··· DATA EXTRACT ···
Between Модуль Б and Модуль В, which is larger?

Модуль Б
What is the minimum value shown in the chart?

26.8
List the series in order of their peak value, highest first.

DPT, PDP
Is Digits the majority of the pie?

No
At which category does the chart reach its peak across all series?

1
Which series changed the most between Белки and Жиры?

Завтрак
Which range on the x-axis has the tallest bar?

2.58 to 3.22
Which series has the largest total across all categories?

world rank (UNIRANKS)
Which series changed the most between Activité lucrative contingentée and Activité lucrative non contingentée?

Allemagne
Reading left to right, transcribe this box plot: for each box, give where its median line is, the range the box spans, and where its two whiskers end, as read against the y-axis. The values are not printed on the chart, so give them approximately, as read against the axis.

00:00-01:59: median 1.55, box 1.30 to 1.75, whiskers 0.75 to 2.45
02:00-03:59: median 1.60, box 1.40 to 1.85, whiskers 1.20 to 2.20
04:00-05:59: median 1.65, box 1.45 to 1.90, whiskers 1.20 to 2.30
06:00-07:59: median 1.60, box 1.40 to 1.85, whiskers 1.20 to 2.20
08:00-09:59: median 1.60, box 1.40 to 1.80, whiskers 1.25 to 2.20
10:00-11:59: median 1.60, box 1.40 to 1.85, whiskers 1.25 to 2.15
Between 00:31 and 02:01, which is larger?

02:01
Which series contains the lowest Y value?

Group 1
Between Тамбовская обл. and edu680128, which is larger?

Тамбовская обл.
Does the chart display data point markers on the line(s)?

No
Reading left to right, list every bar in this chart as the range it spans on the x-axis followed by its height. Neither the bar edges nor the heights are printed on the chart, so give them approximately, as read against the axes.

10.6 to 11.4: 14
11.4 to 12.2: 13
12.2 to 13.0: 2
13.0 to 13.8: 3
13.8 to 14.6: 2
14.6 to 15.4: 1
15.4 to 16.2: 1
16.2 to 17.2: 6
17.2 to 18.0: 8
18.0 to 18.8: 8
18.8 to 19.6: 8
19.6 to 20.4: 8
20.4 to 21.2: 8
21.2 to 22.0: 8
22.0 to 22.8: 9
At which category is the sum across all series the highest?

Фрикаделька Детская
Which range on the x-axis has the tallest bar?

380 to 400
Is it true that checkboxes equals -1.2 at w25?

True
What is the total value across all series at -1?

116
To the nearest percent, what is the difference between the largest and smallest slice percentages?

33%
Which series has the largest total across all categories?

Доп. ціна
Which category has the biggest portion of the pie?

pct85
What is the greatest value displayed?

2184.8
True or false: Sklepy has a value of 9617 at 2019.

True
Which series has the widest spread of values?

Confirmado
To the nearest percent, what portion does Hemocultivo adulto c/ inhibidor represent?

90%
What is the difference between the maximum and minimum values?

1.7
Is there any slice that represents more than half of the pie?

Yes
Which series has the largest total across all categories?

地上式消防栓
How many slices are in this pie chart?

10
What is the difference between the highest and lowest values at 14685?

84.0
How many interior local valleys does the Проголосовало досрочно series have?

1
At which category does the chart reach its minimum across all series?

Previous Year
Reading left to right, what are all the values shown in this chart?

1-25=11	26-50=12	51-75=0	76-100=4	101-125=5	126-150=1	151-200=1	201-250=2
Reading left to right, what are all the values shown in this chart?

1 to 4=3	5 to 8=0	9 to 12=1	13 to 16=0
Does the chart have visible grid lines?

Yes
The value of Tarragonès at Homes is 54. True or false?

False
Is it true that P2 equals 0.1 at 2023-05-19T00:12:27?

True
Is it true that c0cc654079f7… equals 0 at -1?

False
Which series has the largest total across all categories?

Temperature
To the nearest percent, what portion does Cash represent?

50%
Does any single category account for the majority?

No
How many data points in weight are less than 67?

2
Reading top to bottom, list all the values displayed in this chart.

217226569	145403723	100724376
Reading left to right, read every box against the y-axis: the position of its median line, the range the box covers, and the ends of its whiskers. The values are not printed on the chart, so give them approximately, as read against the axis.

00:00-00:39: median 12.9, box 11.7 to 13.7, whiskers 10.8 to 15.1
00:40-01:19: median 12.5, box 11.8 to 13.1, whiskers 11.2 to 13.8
···
YOUR GOAL: Can you reproduce all of the items above with every "largest total across all categories" changed to "highest overall sum" and nothing else altered?

RESULT OF THIS EXERCISE:
Between Модуль Б and Модуль В, which is larger?

Модуль Б
What is the minimum value shown in the chart?

26.8
List the series in order of their peak value, highest first.

DPT, PDP
Is Digits the majority of the pie?

No
At which category does the chart reach its peak across all series?

1
Which series changed the most between Белки and Жиры?

Завтрак
Which range on the x-axis has the tallest bar?

2.58 to 3.22
Which series has the highest overall sum?

world rank (UNIRANKS)
Which series changed the most between Activité lucrative contingentée and Activité lucrative non contingentée?

Allemagne
Reading left to right, transcribe this box plot: for each box, give where its median line is, the range the box spans, and where its two whiskers end, as read against the y-axis. The values are not printed on the chart, so give them approximately, as read against the axis.

00:00-01:59: median 1.55, box 1.30 to 1.75, whiskers 0.75 to 2.45
02:00-03:59: median 1.60, box 1.40 to 1.85, whiskers 1.20 to 2.20
04:00-05:59: median 1.65, box 1.45 to 1.90, whiskers 1.20 to 2.30
06:00-07:59: median 1.60, box 1.40 to 1.85, whiskers 1.20 to 2.20
08:00-09:59: median 1.60, box 1.40 to 1.80, whiskers 1.25 to 2.20
10:00-11:59: median 1.60, box 1.40 to 1.85, whiskers 1.25 to 2.15
Between 00:31 and 02:01, which is larger?

02:01
Which series contains the lowest Y value?

Group 1
Between Тамбовская обл. and edu680128, which is larger?

Тамбовская обл.
Does the chart display data point markers on the line(s)?

No
Reading left to right, list every bar in this chart as the range it spans on the x-axis followed by its height. Neither the bar edges nor the heights are printed on the chart, so give them approximately, as read against the axes.

10.6 to 11.4: 14
11.4 to 12.2: 13
12.2 to 13.0: 2
13.0 to 13.8: 3
13.8 to 14.6: 2
14.6 to 15.4: 1
15.4 to 16.2: 1
16.2 to 17.2: 6
17.2 to 18.0: 8
18.0 to 18.8: 8
18.8 to 19.6: 8
19.6 to 20.4: 8
20.4 to 21.2: 8
21.2 to 22.0: 8
22.0 to 22.8: 9
At which category is the sum across all series the highest?

Фрикаделька Детская
Which range on the x-axis has the tallest bar?

380 to 400
Is it true that checkboxes equals -1.2 at w25?

True
What is the total value across all series at -1?

116
To the nearest percent, what is the difference between the largest and smallest slice percentages?

33%
Which series has the highest overall sum?

Доп. ціна
Which category has the biggest portion of the pie?

pct85
What is the greatest value displayed?

2184.8
True or false: Sklepy has a value of 9617 at 2019.

True
Which series has the widest spread of values?

Confirmado
To the nearest percent, what portion does Hemocultivo adulto c/ inhibidor represent?

90%
What is the difference between the maximum and minimum values?

1.7
Is there any slice that represents more than half of the pie?

Yes
Which series has the highest overall sum?

地上式消防栓
How many slices are in this pie chart?

10
What is the difference between the highest and lowest values at 14685?

84.0
How many interior local valleys does the Проголосовало досрочно series have?

1
At which category does the chart reach its minimum across all series?

Previous Year
Reading left to right, what are all the values shown in this chart?

1-25=11	26-50=12	51-75=0	76-100=4	101-125=5	126-150=1	151-200=1	201-250=2
Reading left to right, what are all the values shown in this chart?

1 to 4=3	5 to 8=0	9 to 12=1	13 to 16=0
Does the chart have visible grid lines?

Yes
The value of Tarragonès at Homes is 54. True or false?

False
Is it true that P2 equals 0.1 at 2023-05-19T00:12:27?

True
Is it true that c0cc654079f7… equals 0 at -1?

False
Which series has the highest overall sum?

Temperature
To the nearest percent, what portion does Cash represent?

50%
Does any single category account for the majority?

No
How many data points in weight are less than 67?

2
Reading top to bottom, list all the values displayed in this chart.

217226569	145403723	100724376
Reading left to right, read every box against the y-axis: the position of its median line, the range the box covers, and the ends of its whiskers. The values are not printed on the chart, so give them approximately, as read against the axis.

00:00-00:39: median 12.9, box 11.7 to 13.7, whiskers 10.8 to 15.1
00:40-01:19: median 12.5, box 11.8 to 13.1, whiskers 11.2 to 13.8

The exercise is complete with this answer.